2. A method of inhibiting the growth of a cell having elevated Stat3 activity, comprising contacting the cell with STA-21 or a derivative, analog, prodrug, or pharmaceutically acceptable salt thereof.

3. A method of treating, ameliorating, or preventing a disorder associated with elevated Stat3 activity in an animal, comprising administering to said animal a therapeutically effective amount of STA-21 or a derivative, analog, prodrug, or pharmaceutically acceptable salt thereof.

4. A method of inducing apoptosis and/or cell cycle arrest in a cell, comprising contacting the cell with STA-21 or a derivative, analog, prodrug, or pharmaceutically acceptable salt thereof.

5. A method of rendering a cell sensitive to an inducer of apoptosis, comprising contacting the cell with STA-21 or a derivative, analog, prodrug, or pharmaceutically acceptable salt thereof.

6. The method of claim 5, further comprising contacting the cell with an inducer of apoptosis.

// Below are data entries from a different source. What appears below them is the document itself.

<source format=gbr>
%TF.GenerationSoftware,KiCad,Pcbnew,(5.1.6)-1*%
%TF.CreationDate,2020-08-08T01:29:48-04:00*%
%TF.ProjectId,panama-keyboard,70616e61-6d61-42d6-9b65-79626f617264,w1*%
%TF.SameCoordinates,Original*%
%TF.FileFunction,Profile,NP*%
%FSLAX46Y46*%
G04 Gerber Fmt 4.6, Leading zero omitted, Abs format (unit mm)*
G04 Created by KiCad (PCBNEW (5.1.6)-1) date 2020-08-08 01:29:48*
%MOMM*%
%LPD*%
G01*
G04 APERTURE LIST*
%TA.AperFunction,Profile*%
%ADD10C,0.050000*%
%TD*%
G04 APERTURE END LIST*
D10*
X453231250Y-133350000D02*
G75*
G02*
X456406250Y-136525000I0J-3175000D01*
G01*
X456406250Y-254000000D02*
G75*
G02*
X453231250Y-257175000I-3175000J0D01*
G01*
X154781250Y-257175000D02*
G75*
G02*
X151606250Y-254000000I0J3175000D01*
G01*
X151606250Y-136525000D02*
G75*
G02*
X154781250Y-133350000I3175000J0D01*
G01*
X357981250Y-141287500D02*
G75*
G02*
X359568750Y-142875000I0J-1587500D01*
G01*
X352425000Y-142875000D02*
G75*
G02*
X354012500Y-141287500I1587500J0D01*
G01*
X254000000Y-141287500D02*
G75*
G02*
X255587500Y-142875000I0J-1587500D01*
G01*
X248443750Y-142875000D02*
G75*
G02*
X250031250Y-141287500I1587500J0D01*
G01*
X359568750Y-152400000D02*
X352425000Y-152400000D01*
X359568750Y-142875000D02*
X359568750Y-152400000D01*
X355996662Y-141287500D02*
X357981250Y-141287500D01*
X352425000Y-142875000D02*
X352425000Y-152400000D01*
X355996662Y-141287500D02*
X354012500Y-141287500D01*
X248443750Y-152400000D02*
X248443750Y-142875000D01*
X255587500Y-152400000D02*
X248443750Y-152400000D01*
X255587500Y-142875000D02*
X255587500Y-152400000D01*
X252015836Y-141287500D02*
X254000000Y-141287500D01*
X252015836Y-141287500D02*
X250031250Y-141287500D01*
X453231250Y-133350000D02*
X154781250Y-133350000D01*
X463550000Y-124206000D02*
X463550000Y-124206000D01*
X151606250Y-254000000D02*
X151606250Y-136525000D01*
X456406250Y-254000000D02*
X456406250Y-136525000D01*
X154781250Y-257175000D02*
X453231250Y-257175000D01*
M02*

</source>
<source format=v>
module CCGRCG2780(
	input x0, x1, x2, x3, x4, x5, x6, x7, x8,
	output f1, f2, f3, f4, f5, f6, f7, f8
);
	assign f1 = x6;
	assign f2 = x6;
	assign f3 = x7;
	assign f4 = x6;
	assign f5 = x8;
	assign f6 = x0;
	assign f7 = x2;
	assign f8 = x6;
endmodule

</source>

7. The method of claim 6, wherein said inducer of apoptosis is a chemotherapeutic agent.

8. The method of claim 6, wherein said inducer of apoptosis is radiation.

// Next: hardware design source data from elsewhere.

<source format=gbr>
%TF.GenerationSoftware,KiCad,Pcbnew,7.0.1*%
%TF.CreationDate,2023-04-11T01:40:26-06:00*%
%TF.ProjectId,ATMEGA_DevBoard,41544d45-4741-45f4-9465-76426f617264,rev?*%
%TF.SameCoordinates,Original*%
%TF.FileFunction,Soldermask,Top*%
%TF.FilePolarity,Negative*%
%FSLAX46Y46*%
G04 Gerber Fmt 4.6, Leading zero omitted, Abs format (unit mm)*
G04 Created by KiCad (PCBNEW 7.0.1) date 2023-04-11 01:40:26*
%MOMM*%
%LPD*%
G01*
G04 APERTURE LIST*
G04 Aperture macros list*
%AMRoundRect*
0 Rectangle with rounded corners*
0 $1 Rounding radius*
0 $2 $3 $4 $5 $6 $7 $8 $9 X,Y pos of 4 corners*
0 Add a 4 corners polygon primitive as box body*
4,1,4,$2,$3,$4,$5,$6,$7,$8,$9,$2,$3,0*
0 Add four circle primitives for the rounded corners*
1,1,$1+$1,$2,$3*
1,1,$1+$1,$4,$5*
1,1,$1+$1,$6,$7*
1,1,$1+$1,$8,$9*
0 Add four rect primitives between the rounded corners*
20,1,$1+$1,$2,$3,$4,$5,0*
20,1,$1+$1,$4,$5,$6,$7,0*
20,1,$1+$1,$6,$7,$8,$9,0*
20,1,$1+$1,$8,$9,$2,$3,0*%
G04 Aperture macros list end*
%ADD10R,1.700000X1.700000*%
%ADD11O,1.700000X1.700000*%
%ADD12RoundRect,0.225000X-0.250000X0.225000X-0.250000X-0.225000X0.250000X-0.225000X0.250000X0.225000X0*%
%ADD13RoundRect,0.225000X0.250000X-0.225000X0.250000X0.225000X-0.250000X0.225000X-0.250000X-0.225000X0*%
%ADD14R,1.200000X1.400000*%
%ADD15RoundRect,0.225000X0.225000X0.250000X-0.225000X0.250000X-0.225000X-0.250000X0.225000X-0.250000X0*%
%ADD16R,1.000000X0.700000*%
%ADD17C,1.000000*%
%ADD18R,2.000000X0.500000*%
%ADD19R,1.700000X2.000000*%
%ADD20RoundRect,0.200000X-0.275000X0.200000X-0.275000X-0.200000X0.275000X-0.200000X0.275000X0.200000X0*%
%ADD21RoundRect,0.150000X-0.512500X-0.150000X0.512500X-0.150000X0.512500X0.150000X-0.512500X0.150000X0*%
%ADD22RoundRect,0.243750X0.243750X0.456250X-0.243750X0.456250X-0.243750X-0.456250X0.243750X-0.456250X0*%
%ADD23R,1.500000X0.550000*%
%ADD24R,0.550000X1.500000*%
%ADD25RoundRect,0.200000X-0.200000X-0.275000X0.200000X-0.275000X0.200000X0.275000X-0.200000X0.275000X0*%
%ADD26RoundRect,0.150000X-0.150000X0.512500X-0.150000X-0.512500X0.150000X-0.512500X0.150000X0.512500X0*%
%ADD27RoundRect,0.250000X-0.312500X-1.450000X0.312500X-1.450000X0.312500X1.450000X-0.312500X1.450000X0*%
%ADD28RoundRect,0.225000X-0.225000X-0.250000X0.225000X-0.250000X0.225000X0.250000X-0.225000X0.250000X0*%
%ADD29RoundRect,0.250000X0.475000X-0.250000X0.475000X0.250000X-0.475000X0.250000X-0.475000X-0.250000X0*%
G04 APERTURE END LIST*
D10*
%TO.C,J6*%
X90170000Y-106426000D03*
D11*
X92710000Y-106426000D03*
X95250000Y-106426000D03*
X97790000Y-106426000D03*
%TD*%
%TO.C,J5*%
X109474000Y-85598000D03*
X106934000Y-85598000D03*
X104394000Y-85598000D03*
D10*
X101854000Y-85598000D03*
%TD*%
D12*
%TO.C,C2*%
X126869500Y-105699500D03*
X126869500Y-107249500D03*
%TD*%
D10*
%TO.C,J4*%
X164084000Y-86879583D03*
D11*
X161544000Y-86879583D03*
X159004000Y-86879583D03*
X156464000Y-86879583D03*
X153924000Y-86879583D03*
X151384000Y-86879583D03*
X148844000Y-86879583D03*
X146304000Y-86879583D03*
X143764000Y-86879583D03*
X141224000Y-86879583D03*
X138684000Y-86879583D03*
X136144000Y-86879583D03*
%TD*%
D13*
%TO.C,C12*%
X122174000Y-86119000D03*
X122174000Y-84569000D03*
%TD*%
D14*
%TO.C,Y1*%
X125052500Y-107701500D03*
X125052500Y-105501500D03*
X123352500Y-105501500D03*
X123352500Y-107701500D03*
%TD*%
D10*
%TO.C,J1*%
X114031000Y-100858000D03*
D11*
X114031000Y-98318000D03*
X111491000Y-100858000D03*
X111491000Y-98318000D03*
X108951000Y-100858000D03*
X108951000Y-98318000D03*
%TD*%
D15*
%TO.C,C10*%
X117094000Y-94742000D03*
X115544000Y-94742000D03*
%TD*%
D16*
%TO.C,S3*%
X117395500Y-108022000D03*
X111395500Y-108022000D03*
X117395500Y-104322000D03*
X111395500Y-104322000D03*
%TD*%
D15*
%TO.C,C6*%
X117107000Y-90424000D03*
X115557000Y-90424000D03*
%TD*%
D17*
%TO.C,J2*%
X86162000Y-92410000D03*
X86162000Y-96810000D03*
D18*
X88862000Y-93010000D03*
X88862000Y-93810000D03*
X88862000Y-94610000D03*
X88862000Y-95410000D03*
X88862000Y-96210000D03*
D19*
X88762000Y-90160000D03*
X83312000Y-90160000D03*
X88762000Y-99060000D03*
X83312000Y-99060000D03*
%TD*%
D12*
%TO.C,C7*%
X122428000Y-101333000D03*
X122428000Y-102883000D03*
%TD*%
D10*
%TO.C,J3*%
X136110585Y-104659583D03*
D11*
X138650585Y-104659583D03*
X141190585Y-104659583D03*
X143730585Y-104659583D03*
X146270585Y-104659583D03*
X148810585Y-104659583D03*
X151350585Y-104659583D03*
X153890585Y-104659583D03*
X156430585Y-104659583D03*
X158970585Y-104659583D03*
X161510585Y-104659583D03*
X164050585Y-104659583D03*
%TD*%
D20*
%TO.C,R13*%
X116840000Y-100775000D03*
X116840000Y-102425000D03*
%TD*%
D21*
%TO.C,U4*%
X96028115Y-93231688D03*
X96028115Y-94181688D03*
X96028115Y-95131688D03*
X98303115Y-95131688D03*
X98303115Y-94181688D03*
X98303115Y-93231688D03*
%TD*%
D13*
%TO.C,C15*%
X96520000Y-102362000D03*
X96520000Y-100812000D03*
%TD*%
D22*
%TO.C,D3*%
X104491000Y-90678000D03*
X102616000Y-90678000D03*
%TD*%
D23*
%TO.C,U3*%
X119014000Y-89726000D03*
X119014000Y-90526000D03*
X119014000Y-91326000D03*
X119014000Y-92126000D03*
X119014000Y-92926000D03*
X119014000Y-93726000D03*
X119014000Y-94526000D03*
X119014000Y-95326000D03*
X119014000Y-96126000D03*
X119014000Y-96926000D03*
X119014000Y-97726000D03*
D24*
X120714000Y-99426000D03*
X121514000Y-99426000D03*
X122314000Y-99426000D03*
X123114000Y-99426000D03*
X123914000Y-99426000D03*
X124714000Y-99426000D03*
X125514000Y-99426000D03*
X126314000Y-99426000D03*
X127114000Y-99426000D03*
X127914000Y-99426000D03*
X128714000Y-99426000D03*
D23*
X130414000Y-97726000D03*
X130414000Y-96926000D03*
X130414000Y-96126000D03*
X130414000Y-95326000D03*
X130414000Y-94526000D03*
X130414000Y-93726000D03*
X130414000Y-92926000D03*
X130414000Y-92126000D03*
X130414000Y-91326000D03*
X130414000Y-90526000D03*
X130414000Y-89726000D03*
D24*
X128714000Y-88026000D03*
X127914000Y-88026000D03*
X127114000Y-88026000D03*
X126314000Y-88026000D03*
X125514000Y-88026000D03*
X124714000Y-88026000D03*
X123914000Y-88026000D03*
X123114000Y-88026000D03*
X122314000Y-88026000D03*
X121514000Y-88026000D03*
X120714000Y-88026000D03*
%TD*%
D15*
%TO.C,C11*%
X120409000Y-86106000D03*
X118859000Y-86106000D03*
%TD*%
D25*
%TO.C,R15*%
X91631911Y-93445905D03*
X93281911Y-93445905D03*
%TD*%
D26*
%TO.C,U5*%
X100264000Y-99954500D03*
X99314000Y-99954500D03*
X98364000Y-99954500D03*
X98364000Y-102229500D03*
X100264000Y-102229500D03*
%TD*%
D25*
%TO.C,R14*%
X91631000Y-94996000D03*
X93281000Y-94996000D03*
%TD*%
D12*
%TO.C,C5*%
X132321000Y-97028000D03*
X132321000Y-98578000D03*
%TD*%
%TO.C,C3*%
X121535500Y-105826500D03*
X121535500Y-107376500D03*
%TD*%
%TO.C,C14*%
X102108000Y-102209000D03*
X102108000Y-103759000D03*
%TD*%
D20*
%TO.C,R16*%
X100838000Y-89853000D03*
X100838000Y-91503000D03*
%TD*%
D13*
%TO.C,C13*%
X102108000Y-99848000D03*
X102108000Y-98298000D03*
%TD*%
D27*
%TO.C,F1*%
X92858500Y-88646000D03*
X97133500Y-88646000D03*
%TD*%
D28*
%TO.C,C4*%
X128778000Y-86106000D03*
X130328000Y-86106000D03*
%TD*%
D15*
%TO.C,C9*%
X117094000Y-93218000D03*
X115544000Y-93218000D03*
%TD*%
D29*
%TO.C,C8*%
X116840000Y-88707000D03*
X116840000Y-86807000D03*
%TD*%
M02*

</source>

9. A method of treating, ameliorating, or preventing a disorder responsive to the induction of apoptosis in an animal, comprising administering to said animal a therapeutically effective amount of STA-21 or a derivative, analog, prodrug, or pharmaceutically acceptable salt thereof.

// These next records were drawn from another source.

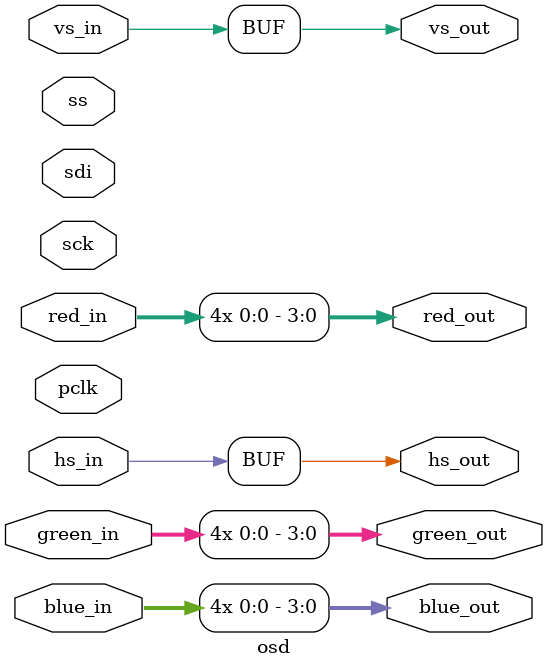
<source format=v>
`timescale 1ns / 1ps


// A simple OSD implementation. Can be hooked up between a cores
// VGA output and the physical VGA pins

module osd (

	// OSDs pixel clock, should be synchronous to cores pixel clock to
	// avoid jitter.
	input 			pclk,

	// SPI interface
	input         sck,
	input         ss,
	input         sdi,

	// VGA signals coming from core
	input 		  	red_in,
	input 		  	green_in,
	input 		  	blue_in,
	input				hs_in,
	input				vs_in,
	
	// VGA signals going to video connector
	output [3:0]  	red_out,
	output [3:0]  	green_out,
	output [3:0]  	blue_out,
	output			hs_out,
	output			vs_out
);

parameter OSD_X_OFFSET = 10'd0;
parameter OSD_Y_OFFSET = 10'd0;
parameter OSD_COLOR    = 3'd0;

assign red_out 	= {4{red_in}};
assign green_out 	= {4{green_in}};
assign blue_out 	= {4{blue_in}};
assign hs_out		= hs_in;
assign vs_out		= vs_in;

endmodule

</source>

10. The method of claim 9, further comprising administering an inducer of apoptosis.

11. The method of claim 10, wherein said inducer of apoptosis is a chemotherapeutic agent.

12. The method of claim 10, wherein said inducer of apoptosis is radiation.

13. The method of claim 9, wherein said disorder responsive to the induction of apoptosis is a hyperproliferative disease.

14. The method of claim 13, wherein said hyperproliferative disease is cancer.

15. The method of claim 14, wherein said cancer is breast cancer or ovarian cancer.

16. The method of claim 13, wherein said hyperproliferative disease is psoriasis.

17. The method of claim 10, wherein said STA-21 or a derivative, analog, prodrug, or pharmaceutically acceptable salt thereof is administered prior to said inducer of apoptosis.

18. The method of claim 10, wherein said STA-21 or a derivative, analog, prodrug, or pharmaceutically acceptable salt thereof is administered after said inducer of apoptosis.

19. The method of claim 10, wherein said STA-21 or a derivative, analog, prodrug, or pharmaceutically acceptable salt thereof is administered concurrently with said inducer of apoptosis.

20. The method of any one of claims 1-5 and 9, wherein said STA-21 or a derivative, analog, prodrug, or pharmaceutically acceptable salt thereof is selected from the group consisting of compounds 1 (STA-21), 2, and 3.

21. A pharmaceutical composition comprising STA-21 or a derivative, analog, prodrug, or pharmaceutically acceptable salt thereof and a pharmaceutically acceptable carrier.

22. A kit comprising STA-21 or a derivative, analog, prodrug, or pharmaceutically acceptable salt thereof and instructions for administering said compound to an animal.

23. The kit of claim 22, further comprising an inducer of apoptosis.

24. The kit of claim 23, wherein said inducer of apoptosis is a chemotherapeutic agent.

25. The kit of claim 22, wherein said instructions are for administering said compound to an animal having a hyperproliferative disease.

26. The kit of claim 25, wherein said hyperproliferative disease is cancer.

27. The kit of claim 26, wherein said cancer is breast cancer or ovarian cancer.

28. The kit of claim 25, wherein said hyperproliferative disease is psoriasis.